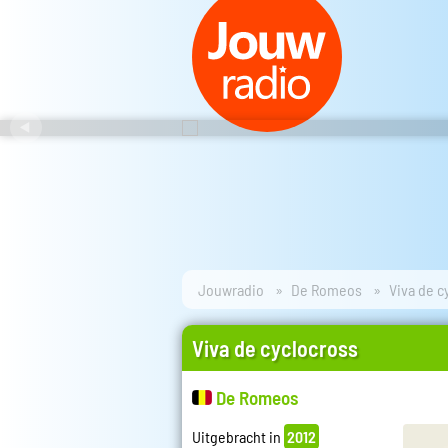
Jouwradio
De Romeos
Viva de c
Viva de cyclocross
De Romeos
Uitgebracht in
2012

* * * * * * * * *

◆ **Action item**
Quote all the records verbatim, dropping any pictures from your copy.

◆ **Output of the task**
Jouwradio
De Romeos
Viva de c
Viva de cyclocross
De Romeos
Uitgebracht in
2012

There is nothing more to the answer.